For something more active, book a horseback tour with Alberto’s Horses. The La Fortuna Waterfall tour takes riders over challenging terrain to the gates of a national park, where riders trade their blue jeans for bathing suits. The steep hike down takes about 20 minutes, but swimming at the base of the ice-cold waterfall, surrounded by towering rain forest, is one for the bucket list.

High up in the cloud forest, the town of Santa Elena is the gateway to some of Costa Rica’s most verdant forests.

Where to stay
The Arco Iris Lodge was my favorite hotel in Costa Rica. With upstairs sleeping lofts, it’s like sleeping in a tree house. It’s a convenient walk to some of Costa Rica’s best restaurants. Take advantage of the cheap laundry service.

What to do
Check out Selvatura Park for zip lining and sky bridge tours. Zip lining hundreds of feet above — and through — the cloud forest canopy on a series of cables is the closest anyone can get to flying. While leaving the platform for the first time can be a little nerve-wracking, the safety equipment is in top shape and the guides are very reassuring. The final 1-kilometer line is a heart-pounding adrenaline rush with amazing views.

What to pack
Pack light and like you’re going to summer camp. Don’t forget a rain poncho and flashlight. Power outages are common, especially in the mountains, and, speaking from personal experience, you don’t want to be stuck navigating a trail at night by the light of your iPad. Bug spray with DEET is also a must.
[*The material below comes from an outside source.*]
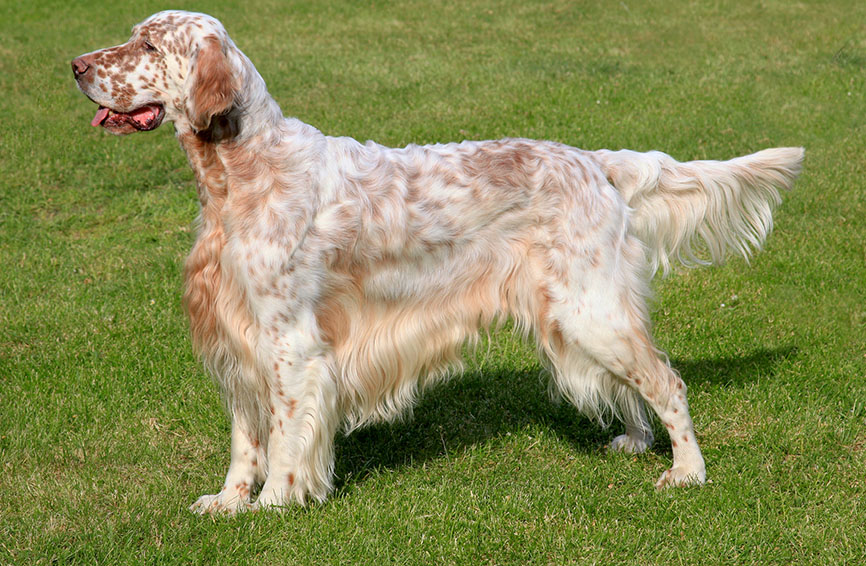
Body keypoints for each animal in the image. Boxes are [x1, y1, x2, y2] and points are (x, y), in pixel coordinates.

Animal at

We managed to pack for two people in our old college backpacks, and we’re glad we didn’t take more.

When to go
While the period from May to November is sometimes called the rainy season, it really only rains for an hour or two in the afternoon, leaving the morning free for fun activities. But it’s still a good idea to avoid September and October trips because of particularly heavy rains.

“The main difference between high and low season is more availability and lower rates,” said Dana Cohen of Visit Costa Rica, the government’s tourism board. “You’ll see a lot of specials during the low season, cheaper airfare, and it’s easier to negotiate.”

Some highlights of the offseason:

■ Turtle nesting in Tortuguero, June-September.

■ River rafting is more exciting because of higher water levels, May-November.

■ The raptor migration along the Atlantic coast, August and September.

■ Squirrel monkey mating season in Corcovado, June-September.